Greene, who has given an increasingly bizarre series of interviews to the national media, indicates that he’s trying to sharpen his campaign rhetoric. “I’m the best candidate in the US race for Senate,” Greene said. “Hold on, let me get this right—I’m the best candidate in the United States race in South Carolina. And let’s stop my opponent and the Republicans from reversing forward progress in South Carolina.”

When asked about the attempts by his primary opponent Vic Rawl to contest the results of the election, Greene cut me off and hung up the phone.

Earlier on Monday, Rawl filed a protest with the South Carolina Democratic Party demanding an investigation of the results. A statement from Rawl said there was “a cloud over Tuesday election,” alleging that early analysis had indicated “irregularities” and that the campaign had received reports of “extremely unusual incidents” at the polls.

“These range from voters who repeatedly pressed the screen for me only to have the other candidate’s name appear, to poll workers who had to change program cards multiple times, to at least one voter in the Republican primary who had the Democratic U.S. Senate race appear on her ballot,” Rawl said in the statement, prompting voters who had experienced problems to call the campaign’s “Election Integrity Hotline.” Rawl’s campaign also noted that there was a strange disparity between the absentee votes, who favored Rawl, and the in-person ballots, as well as long-standing troubles with South Carolina’s touch-screen voting machines. (Political scientists and electoral experts are also scratching their heads to explain Greene’s win. Check out their latest theories at fivethirtyeight and The Monkey Cage.)

Citizens for Responsibility and Ethics in Washington, a watchdog group, is also planning to file a complaint on Tuesday against Greene and other candidates for failing to file requisite campaign finance reports with the Federal Election Commission.

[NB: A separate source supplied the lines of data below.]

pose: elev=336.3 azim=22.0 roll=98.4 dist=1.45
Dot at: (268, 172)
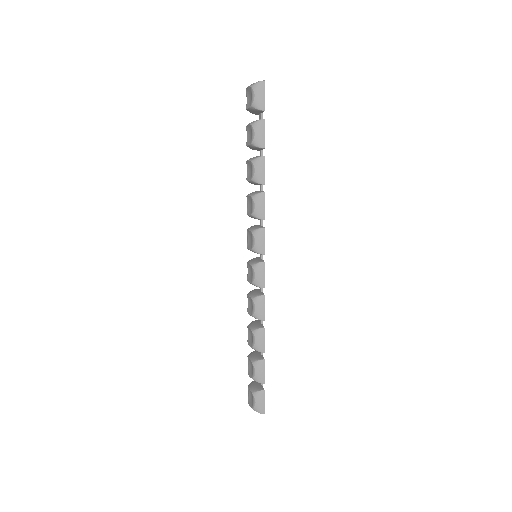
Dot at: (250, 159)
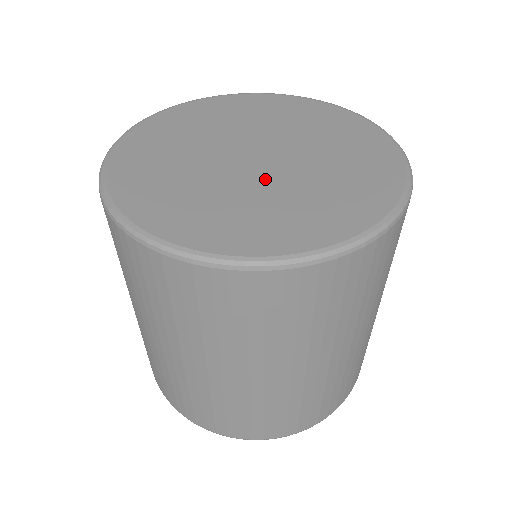
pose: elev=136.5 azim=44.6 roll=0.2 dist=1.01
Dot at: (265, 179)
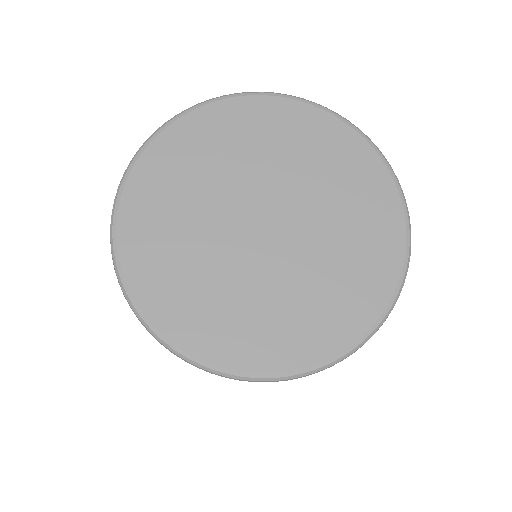
Dot at: (301, 245)
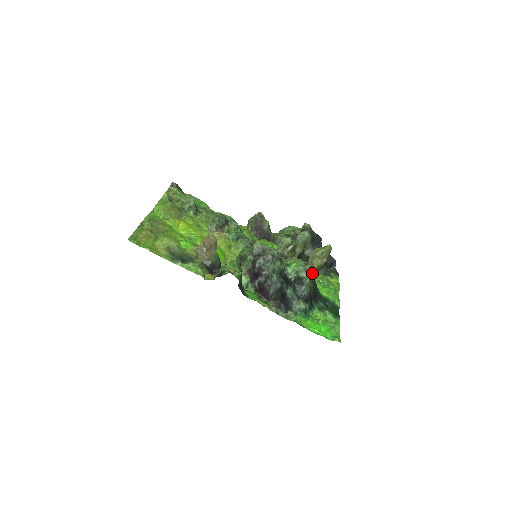
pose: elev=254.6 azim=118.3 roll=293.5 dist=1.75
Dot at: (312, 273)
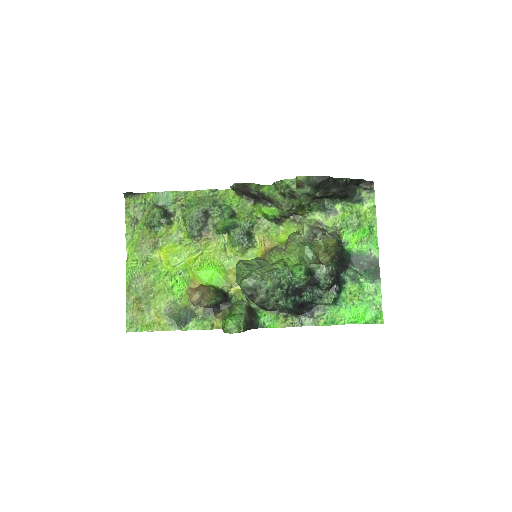
Dot at: occluded
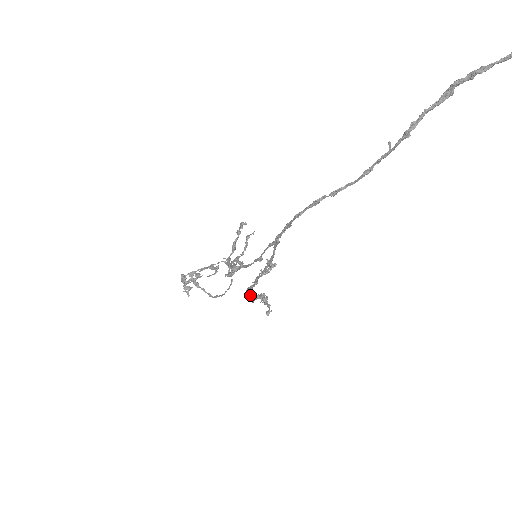
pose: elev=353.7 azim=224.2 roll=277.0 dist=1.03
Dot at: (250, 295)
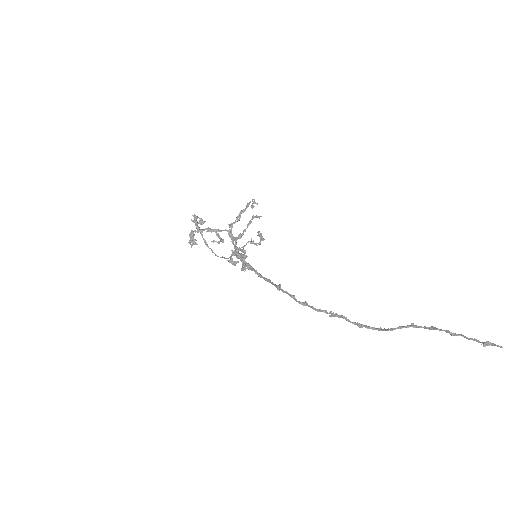
Dot at: occluded
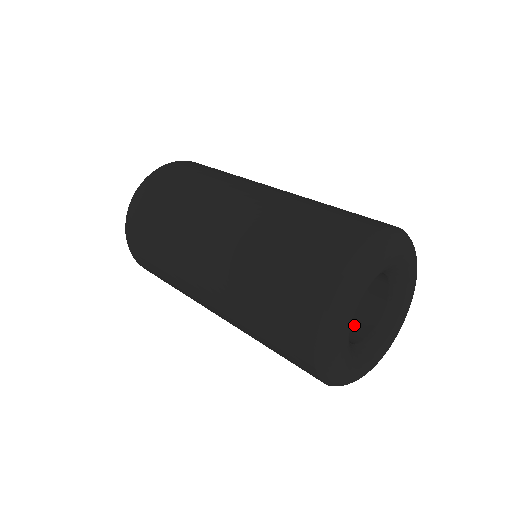
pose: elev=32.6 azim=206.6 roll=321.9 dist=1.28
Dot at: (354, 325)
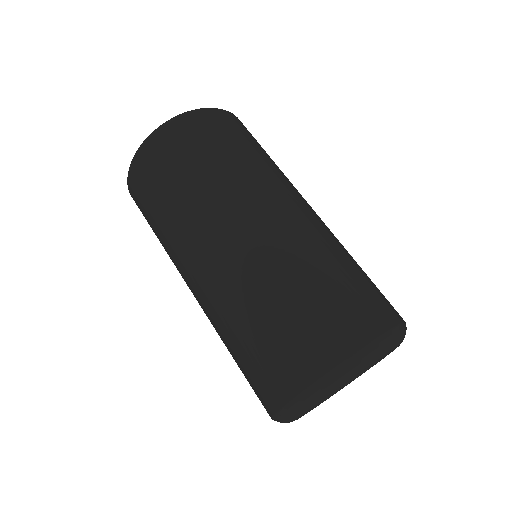
Dot at: occluded
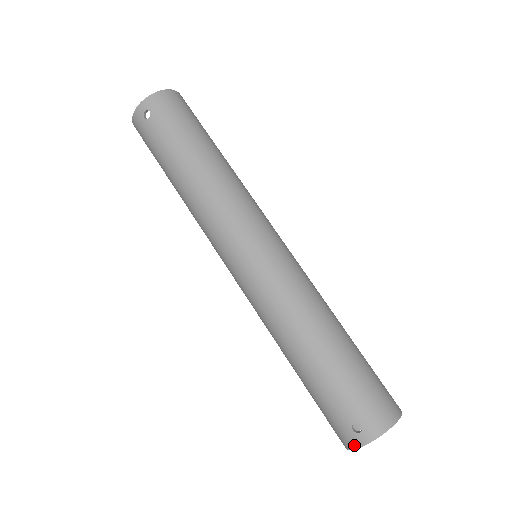
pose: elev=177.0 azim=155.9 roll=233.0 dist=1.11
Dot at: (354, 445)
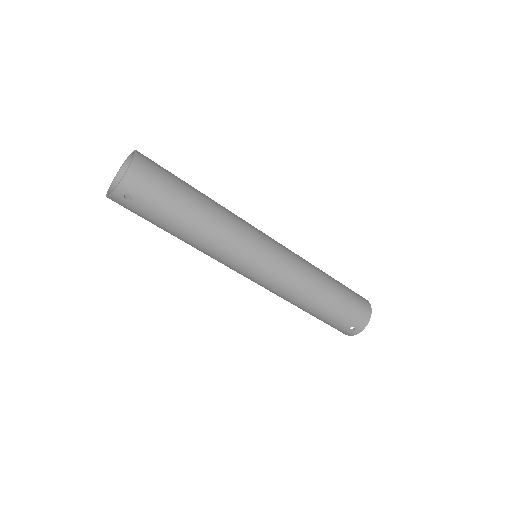
Dot at: (351, 335)
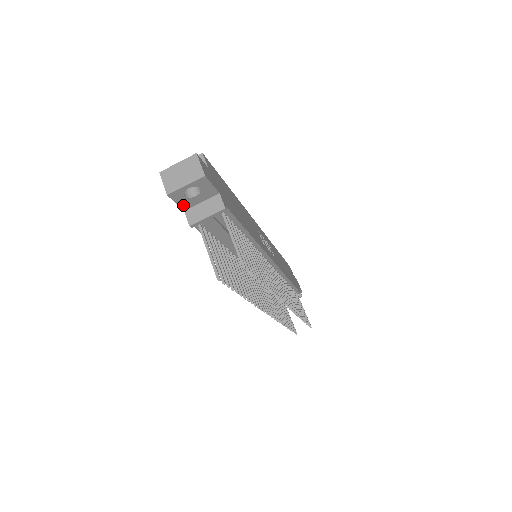
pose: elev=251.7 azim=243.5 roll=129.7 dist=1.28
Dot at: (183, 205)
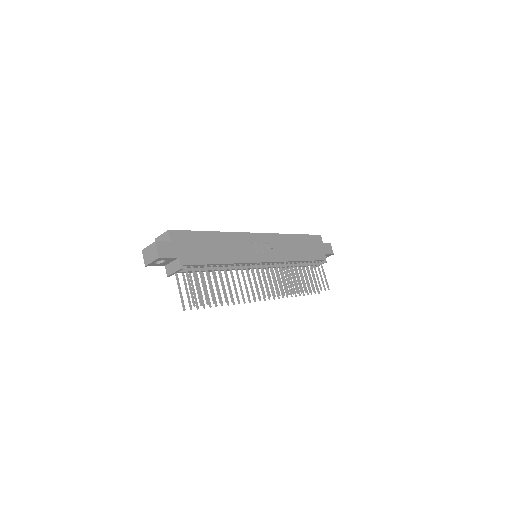
Dot at: (161, 265)
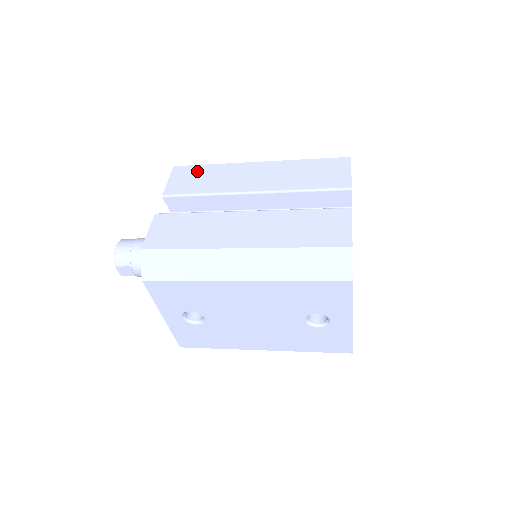
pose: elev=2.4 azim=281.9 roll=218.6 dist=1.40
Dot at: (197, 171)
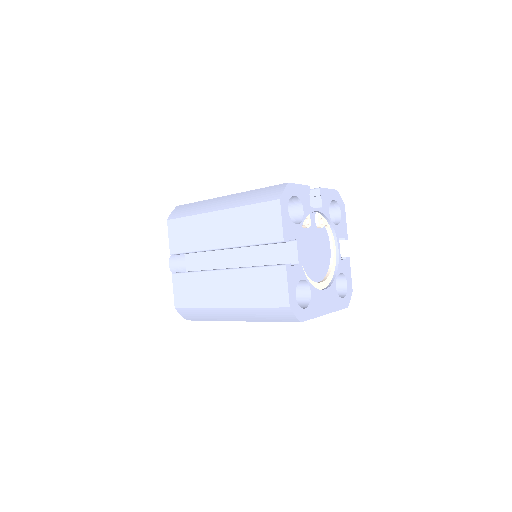
Dot at: (182, 226)
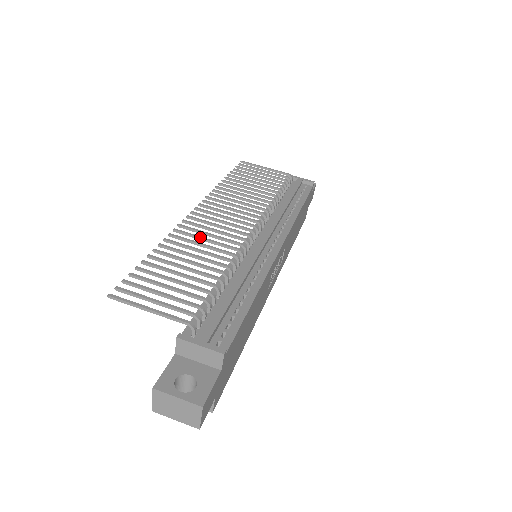
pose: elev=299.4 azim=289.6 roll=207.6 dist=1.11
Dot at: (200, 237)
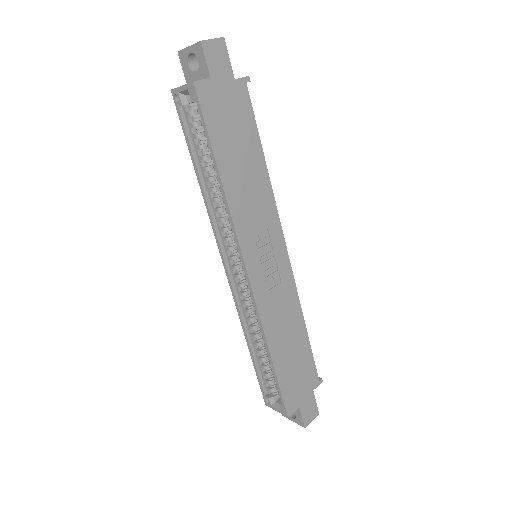
Dot at: occluded
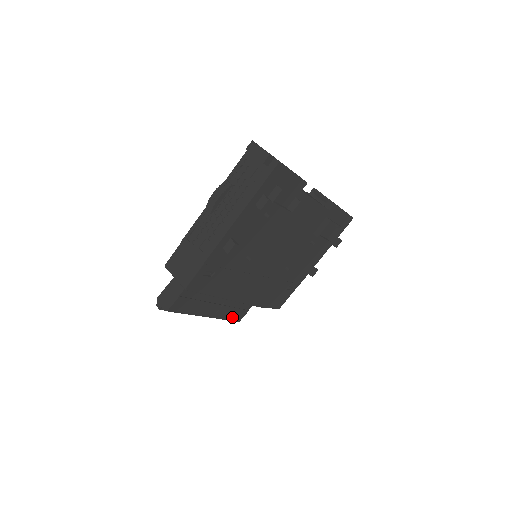
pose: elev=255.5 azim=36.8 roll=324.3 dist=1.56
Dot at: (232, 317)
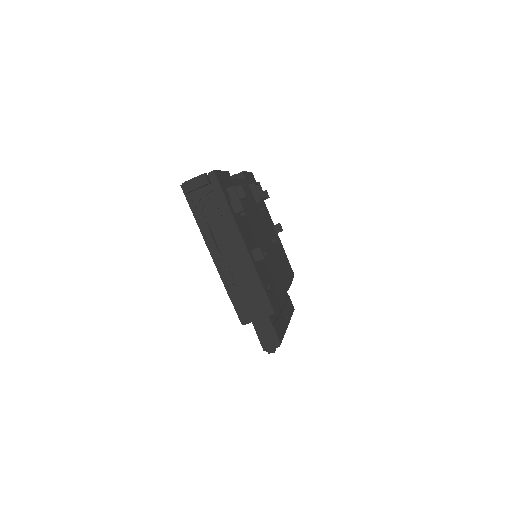
Dot at: (291, 310)
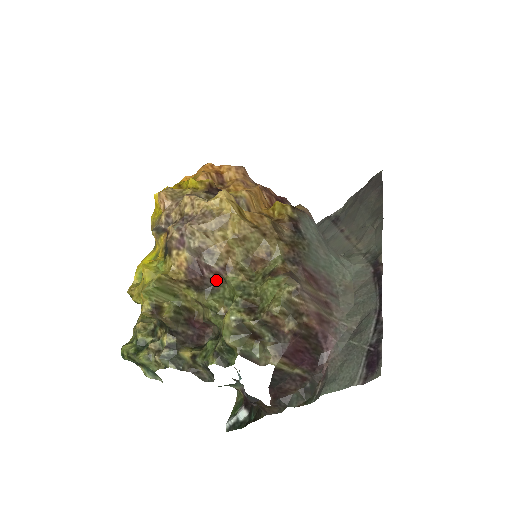
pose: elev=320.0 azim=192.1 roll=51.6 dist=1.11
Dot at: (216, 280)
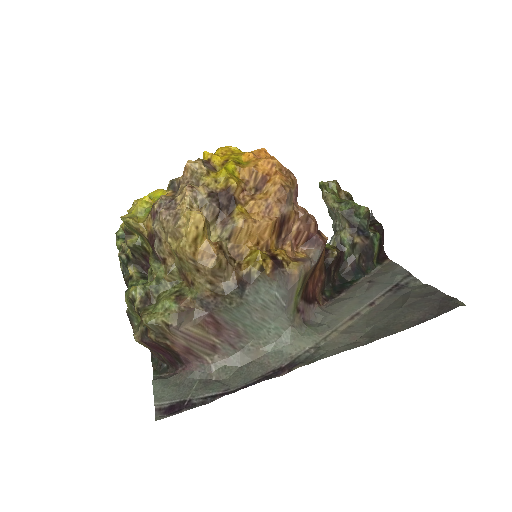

Meanwhile, the accuser behind Greene’s felony obscenity charge and her mother are making good on their promise to go on the attack against the candidate, making their first broadcast TV appearance this weekend on Fox News this weekend. As TPM explains, the charge against Greene is extremely unusual—though the obscenity law is on the books across the country, it’s rarely enforced. The accuser, Camille McCoy, is a white Republican, and Greene is black—a reality that will surely prompt even more questions about South Carolina’s mystery man.